A group of braodcasters have filed an emergency petition with the FCC charging DirecTV with failure to negotiate retrasmission consent in good faith and wants the FCC to compel DirecTV to back up its price claim.
The complaint was filed by Northwest Broadcasting, Broadcasting Licenses, Mountain Licenses, Stainless Broadcasting, Eagle Creek Broadcasting of Laredo, Bristlecone Broadcasting, and Blackhawk Broadcasting, saying they had come to an impasse over "unbrideable" and apparently unbudgeable, "positions on price."
The station groups say they have market data to support their price claims which it has shown to DirecTV, while DirecTV has refused to show them its "facts" for the price it is asking.
The groups point out that the FCC can, if it chooses, compel "reciprocal fact disclosure" if it finds DirecTV was not negotiating in good faith, or "stomewalling," as the groups argue.
They say it is an emergency because they have been negotiating new retrans deals since fall 2014, and that their expired contracts are on "life support" through multiple short-term extensions.

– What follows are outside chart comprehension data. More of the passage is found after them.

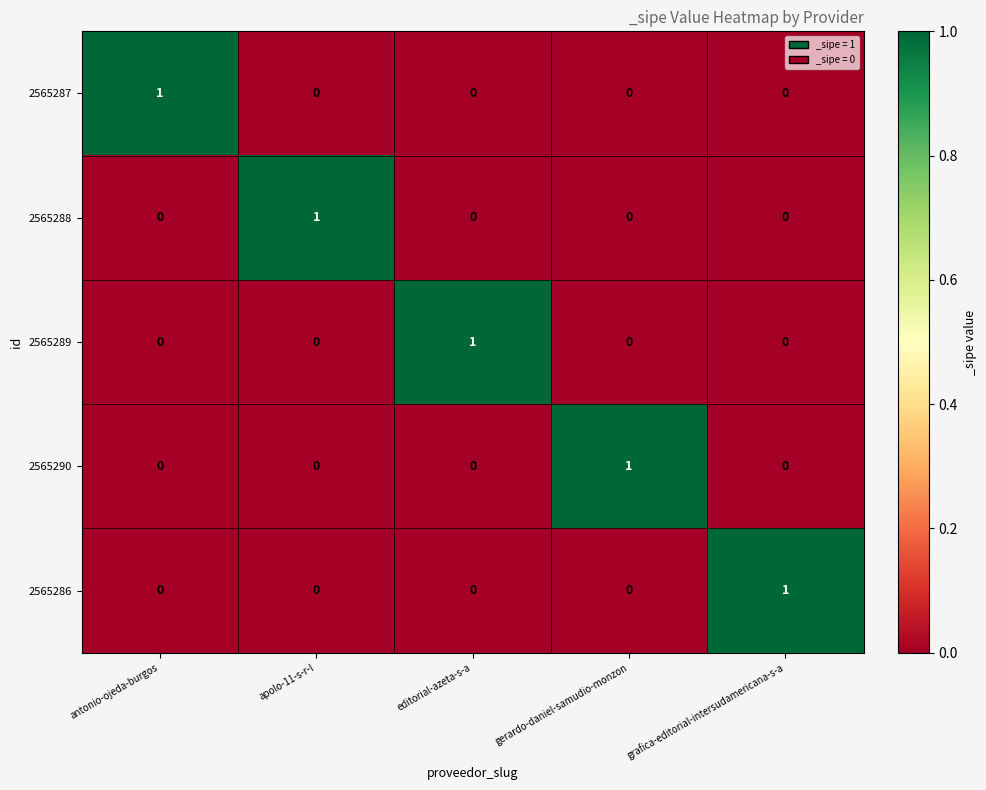

Reading left to right, list all the values displayed in this chart.

2565287: 1	0	0	0	0
2565288: 0	1	0	0	0
2565289: 0	0	1	0	0
2565290: 0	0	0	1	0
2565286: 0	0	0	0	1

The FCC is currently in the process of reconsidering its definition of good faith bargaining per a congressional directive, but that is still in the early stages.

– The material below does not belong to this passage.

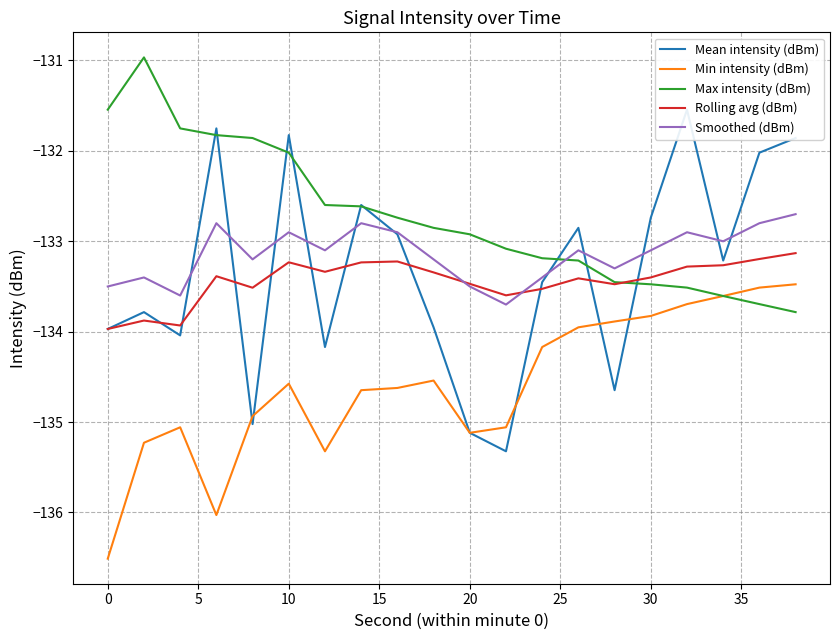

True or false: Rolling avg (dBm) has a value of -79.7 at 20.

False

But the broadcasters say DirecTV is inviolation of the current definition, which requires that “both parties to the negotiation refrain from insisting on terms that are not consistent with competitive marketplace considerations." They also argue that not supplying the evidence of their pricing unreasonably delays the deal, which is also a violation.
"The TV Station Group [their collective monicker for petition purposes] has agreed to the most recent extension of that agreement in a good faith effort to avoid harming innocent consumers who want to continue to receive the programming provided by The TV Station Group on DIRECTV. Under these circumstances, Commission action on this Complaint at the earliest possible time is both needed, and respectfully requested."
They argue that the "unbridgeable chasm" between their prices needs bridging by the FCC.
"DirecTV continues to work in good faith with Northwest Broadcasting and looks forward to reaching an agreement," said a spokesperson.